Share the learnings - Whether you hit your targets or not, close the loop. "We projected 60% incident reduction, achieved 40%, here's what we learned" builds credibility. Hiding the results or never measuring at all destroys it.
Sometimes you won't have precise numbers before you start. Maybe you're addressing a cascading failure risk that hasn't materialized yet, or modernizing a stack to improve talent attraction. In those cases, get creative with leading indicators:
"This will reduce services with single points of failure from 12 to 3"
"This will give us observability to detect issues 15 minutes earlier based on similar systems"

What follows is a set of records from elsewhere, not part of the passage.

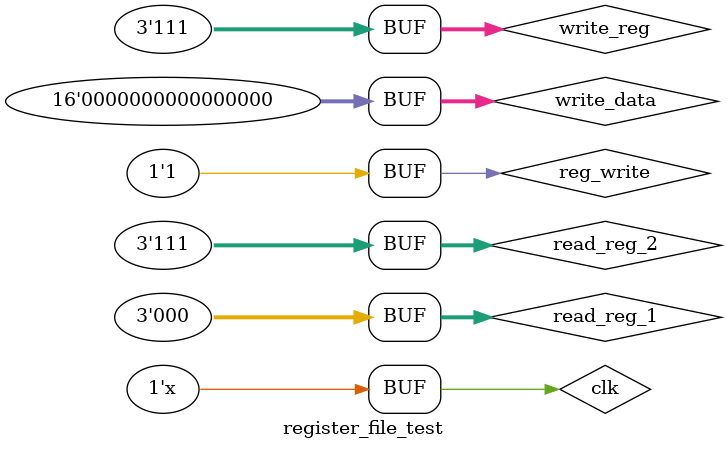
<source format=v>
`timescale 1ns / 1ps


module register_file_test;

	// Inputs
	reg clk;
	reg reg_write;
	reg [2:0] read_reg_1;
	reg [2:0] read_reg_2;
	reg [2:0] write_reg;
	reg [15:0] write_data;

	// Outputs
	wire [15:0] read_data_1;
	wire [15:0] read_data_2;

	// Instantiate the Unit Under Test (UUT)
	register_file uut (
		.clk(clk), 
		.reg_write(reg_write), 
		.read_reg_1(read_reg_1), 
		.read_reg_2(read_reg_2), 
		.write_reg(write_reg), 
		.write_data(write_data), 
		.read_data_1(read_data_1), 
		.read_data_2(read_data_2)
	);

	initial begin
		// Initialize Inputs
		clk = 0;
		reg_write = 0;
		read_reg_1 = 0;
		read_reg_2 = 7;
		write_reg = 0;
		write_data = 0;

		// Wait 100 ns for global reset to finish
		#100;
		reg_write = 1;
		write_reg = 7;
        
		// Add stimulus here

	end
   always#30 clk = ~clk;   
endmodule


</source>
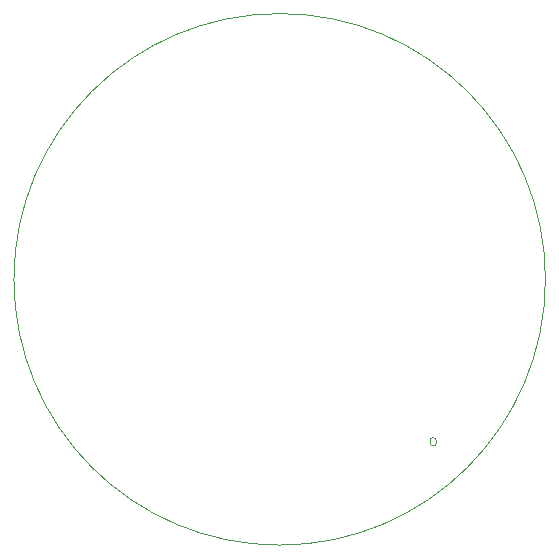
<source format=gbr>
%TF.GenerationSoftware,KiCad,Pcbnew,(6.0.9)*%
%TF.CreationDate,2023-01-25T10:50:16+01:00*%
%TF.ProjectId,BatteryManagementBoard,42617474-6572-4794-9d61-6e6167656d65,rev?*%
%TF.SameCoordinates,Original*%
%TF.FileFunction,Profile,NP*%
%FSLAX46Y46*%
G04 Gerber Fmt 4.6, Leading zero omitted, Abs format (unit mm)*
G04 Created by KiCad (PCBNEW (6.0.9)) date 2023-01-25 10:50:16*
%MOMM*%
%LPD*%
G01*
G04 APERTURE LIST*
%TA.AperFunction,Profile*%
%ADD10C,0.100000*%
%TD*%
%TA.AperFunction,Profile*%
%ADD11C,0.010000*%
%TD*%
G04 APERTURE END LIST*
D10*
X172500000Y-100000000D02*
G75*
G03*
X172500000Y-100000000I-22500000J0D01*
G01*
D11*
%TO.C,J201*%
X162740000Y-113850000D02*
X162740000Y-113650000D01*
X163260000Y-113650000D02*
X163260000Y-113850000D01*
X162740000Y-113850000D02*
G75*
G03*
X163000000Y-114110000I260000J0D01*
G01*
X163000000Y-113390000D02*
G75*
G03*
X162740000Y-113650000I0J-260000D01*
G01*
X163000000Y-114110000D02*
G75*
G03*
X163260000Y-113850000I0J260000D01*
G01*
X163260000Y-113650000D02*
G75*
G03*
X163000000Y-113390000I-260000J0D01*
G01*
%TD*%
M02*

</source>
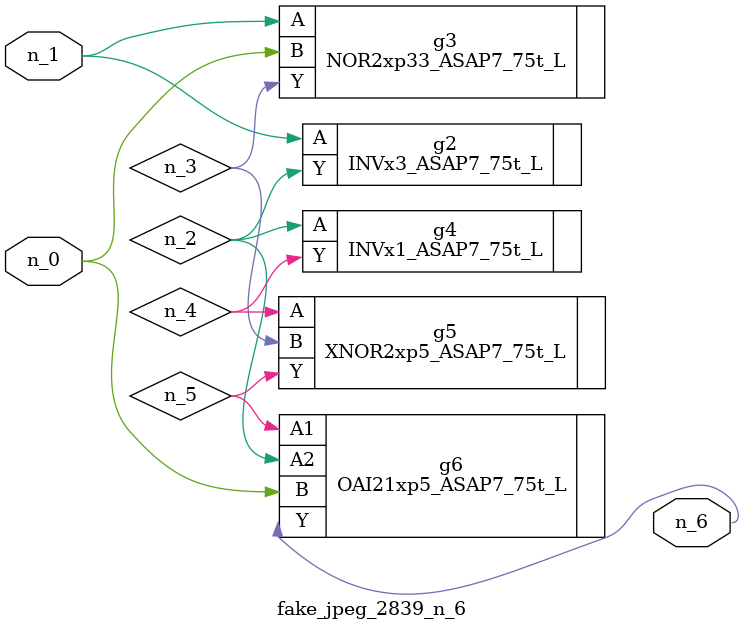
<source format=v>
module fake_jpeg_2839_n_6 (n_0, n_1, n_6);

input n_0;
input n_1;

output n_6;

wire n_3;
wire n_2;
wire n_4;
wire n_5;

INVx3_ASAP7_75t_L g2 ( 
.A(n_1),
.Y(n_2)
);

NOR2xp33_ASAP7_75t_L g3 ( 
.A(n_1),
.B(n_0),
.Y(n_3)
);

INVx1_ASAP7_75t_L g4 ( 
.A(n_2),
.Y(n_4)
);

XNOR2xp5_ASAP7_75t_L g5 ( 
.A(n_4),
.B(n_3),
.Y(n_5)
);

OAI21xp5_ASAP7_75t_L g6 ( 
.A1(n_5),
.A2(n_2),
.B(n_0),
.Y(n_6)
);


endmodule
</source>
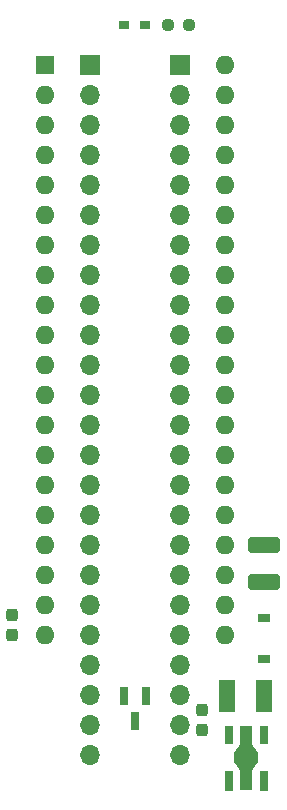
<source format=gbr>
G04 #@! TF.GenerationSoftware,KiCad,Pcbnew,8.0.4+dfsg-1*
G04 #@! TF.CreationDate,2025-02-10T13:10:00+09:00*
G04 #@! TF.ProjectId,bionic-tms9981,62696f6e-6963-42d7-946d-73393938312e,3*
G04 #@! TF.SameCoordinates,Original*
G04 #@! TF.FileFunction,Soldermask,Top*
G04 #@! TF.FilePolarity,Negative*
%FSLAX46Y46*%
G04 Gerber Fmt 4.6, Leading zero omitted, Abs format (unit mm)*
G04 Created by KiCad (PCBNEW 8.0.4+dfsg-1) date 2025-02-10 13:10:00*
%MOMM*%
%LPD*%
G01*
G04 APERTURE LIST*
G04 Aperture macros list*
%AMRoundRect*
0 Rectangle with rounded corners*
0 $1 Rounding radius*
0 $2 $3 $4 $5 $6 $7 $8 $9 X,Y pos of 4 corners*
0 Add a 4 corners polygon primitive as box body*
4,1,4,$2,$3,$4,$5,$6,$7,$8,$9,$2,$3,0*
0 Add four circle primitives for the rounded corners*
1,1,$1+$1,$2,$3*
1,1,$1+$1,$4,$5*
1,1,$1+$1,$6,$7*
1,1,$1+$1,$8,$9*
0 Add four rect primitives between the rounded corners*
20,1,$1+$1,$2,$3,$4,$5,0*
20,1,$1+$1,$4,$5,$6,$7,0*
20,1,$1+$1,$6,$7,$8,$9,0*
20,1,$1+$1,$8,$9,$2,$3,0*%
%AMFreePoly0*
4,1,13,0.500000,1.050000,1.000000,0.350000,1.000000,-0.450000,0.500000,-1.150000,0.500000,-2.750000,-0.500000,-2.750000,-0.500000,-1.150000,-1.000000,-0.450000,-1.000000,0.350000,-0.500000,1.050000,-0.500000,2.750000,0.500000,2.750000,0.500000,1.050000,0.500000,1.050000,$1*%
G04 Aperture macros list end*
%ADD10RoundRect,0.237500X0.237500X-0.300000X0.237500X0.300000X-0.237500X0.300000X-0.237500X-0.300000X0*%
%ADD11R,1.371600X2.743200*%
%ADD12RoundRect,0.237500X-0.250000X-0.237500X0.250000X-0.237500X0.250000X0.237500X-0.250000X0.237500X0*%
%ADD13R,0.965200X0.762000*%
%ADD14R,0.700000X1.700000*%
%ADD15R,0.700000X1.600000*%
%ADD16FreePoly0,180.000000*%
%ADD17R,0.660400X1.625600*%
%ADD18R,1.600000X1.600000*%
%ADD19O,1.600000X1.600000*%
%ADD20R,1.041400X0.762000*%
%ADD21RoundRect,0.250000X1.100000X-0.412500X1.100000X0.412500X-1.100000X0.412500X-1.100000X-0.412500X0*%
%ADD22R,1.700000X1.700000*%
%ADD23O,1.700000X1.700000*%
G04 APERTURE END LIST*
D10*
X119415000Y-131364200D03*
X119415000Y-129639200D03*
D11*
X121497800Y-128470800D03*
X124647400Y-128470800D03*
D12*
X116470500Y-71651000D03*
X118295500Y-71651000D03*
D13*
X114576300Y-71651000D03*
X112823700Y-71651000D03*
D14*
X124647400Y-135648200D03*
X121647400Y-135648200D03*
D15*
X121647400Y-131798200D03*
D16*
X123147400Y-133748200D03*
D15*
X124647400Y-131798200D03*
D17*
X114665200Y-128470800D03*
X112765198Y-128470800D03*
X113715199Y-130602800D03*
D18*
X106080000Y-75080000D03*
D19*
X106080000Y-77620000D03*
X106080000Y-80160000D03*
X106080000Y-82700000D03*
X106080000Y-85240000D03*
X106080000Y-87780000D03*
X106080000Y-90320000D03*
X106080000Y-92860000D03*
X106080000Y-95400000D03*
X106080000Y-97940000D03*
X106080000Y-100480000D03*
X106080000Y-103020000D03*
X106080000Y-105560000D03*
X106080000Y-108100000D03*
X106080000Y-110640000D03*
X106080000Y-113180000D03*
X106080000Y-115720000D03*
X106080000Y-118260000D03*
X106080000Y-120800000D03*
X106080000Y-123340000D03*
X121320000Y-123340000D03*
X121320000Y-120800000D03*
X121320000Y-118260000D03*
X121320000Y-115720000D03*
X121320000Y-113180000D03*
X121320000Y-110640000D03*
X121320000Y-108100000D03*
X121320000Y-105560000D03*
X121320000Y-103020000D03*
X121320000Y-100480000D03*
X121320000Y-97940000D03*
X121320000Y-95400000D03*
X121320000Y-92860000D03*
X121320000Y-90320000D03*
X121320000Y-87780000D03*
X121320000Y-85240000D03*
X121320000Y-82700000D03*
X121320000Y-80160000D03*
X121320000Y-77620000D03*
X121320000Y-75080000D03*
D10*
X103336800Y-123338900D03*
X103336800Y-121613900D03*
D20*
X124647400Y-121866800D03*
X124647400Y-125346600D03*
D21*
X124647400Y-118845000D03*
X124647400Y-115720000D03*
D22*
X109890000Y-75080000D03*
D23*
X109890000Y-77620000D03*
X109890000Y-80160000D03*
X109890000Y-82700000D03*
X109890000Y-85240000D03*
X109890000Y-87780000D03*
X109890000Y-90320000D03*
X109890000Y-92860000D03*
X109890000Y-95400000D03*
X109890000Y-97940000D03*
X109890000Y-100480000D03*
X109890000Y-103020000D03*
X109890000Y-105560000D03*
X109890000Y-108100000D03*
X109890000Y-110640000D03*
X109890000Y-113180000D03*
X109890000Y-115720000D03*
X109890000Y-118260000D03*
X109890000Y-120800000D03*
X109890000Y-123340000D03*
X109890000Y-125880000D03*
X109890000Y-128420000D03*
X109890000Y-130960000D03*
X109890000Y-133500000D03*
X117510000Y-133500000D03*
X117510000Y-130960000D03*
X117510000Y-128420000D03*
X117510000Y-125880000D03*
X117510000Y-123340000D03*
X117510000Y-120800000D03*
X117510000Y-118260000D03*
X117510000Y-115720000D03*
X117510000Y-113180000D03*
X117510000Y-110640000D03*
X117510000Y-108100000D03*
X117510000Y-105560000D03*
X117510000Y-103020000D03*
X117510000Y-100480000D03*
X117510000Y-97940000D03*
X117510000Y-95400000D03*
X117510000Y-92860000D03*
X117510000Y-90320000D03*
X117510000Y-87780000D03*
X117510000Y-85240000D03*
X117510000Y-82700000D03*
X117510000Y-80160000D03*
X117510000Y-77620000D03*
D22*
X117510000Y-75080000D03*
M02*

</source>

"Over the last 6 months, 40% of qualified candidates declined offers citing our outdated stack - we expect this migration to cut that decline rate in half"
The point isn't perfect prediction. It's thoughtful articulation of expected impact with enough specificity that you can have a real conversation about priority and tradeoffs. And then actually measuring whether your bet paid off.
The 20% Approach
"But engineering needs protected capacity for technical health, or we'll never get to it!"
Yes, and... protected capacity doesn't exempt you from articulating value.
We’ve all seen this pattern: Organizations allocate 20% engineering time for "technical health" or "tech debt" or whatever euphemism they're using. Then that 20% becomes a black box where engineering does whatever it wants without explanation.
Two problems with this:
First, how are you making decisions about what to work on within that 20%? You still need clear understanding of relative value and impact to inform priority. Just because the time is protected doesn't mean all technical investments are equally valuable or urgent.
Second, what if 20% isn't enough to dig out of the mess? What if you're like that team I mentioned at the start, where incidents are spiraling and the allocation is simply inadequate to resolve the issues? You need to be able to make the case for more investment. And you can only make that case if you can articulate the business impact.
If you want to go the protected capacity route, fine. It’s not my preference but it can work. Just make sure it is protected capacity plus clear impact metrics. Protected capacity with no accountability for outcomes is how you end up losing credibility.
Use Your Words
When we get lazy with language it costs us. It costs us in missed opportunities, because we can't make good prioritization decisions without clear information. It costs us in strained relationships between engineering and product teams. It costs us in suboptimal outcomes because we're fighting over semantics instead of aligning on impact. Stop hiding behind "tech debt" as if it's self-evident why the work matters.
Instead:
Articulate which business metrics your technical investments will move
Make the case with the same rigor you expect from product managers
Build shared understanding of value
This isn't about eliminating technical investment. It's about changing the conversation so technical investment gets the priority and resources it deserves, based on clear business impact.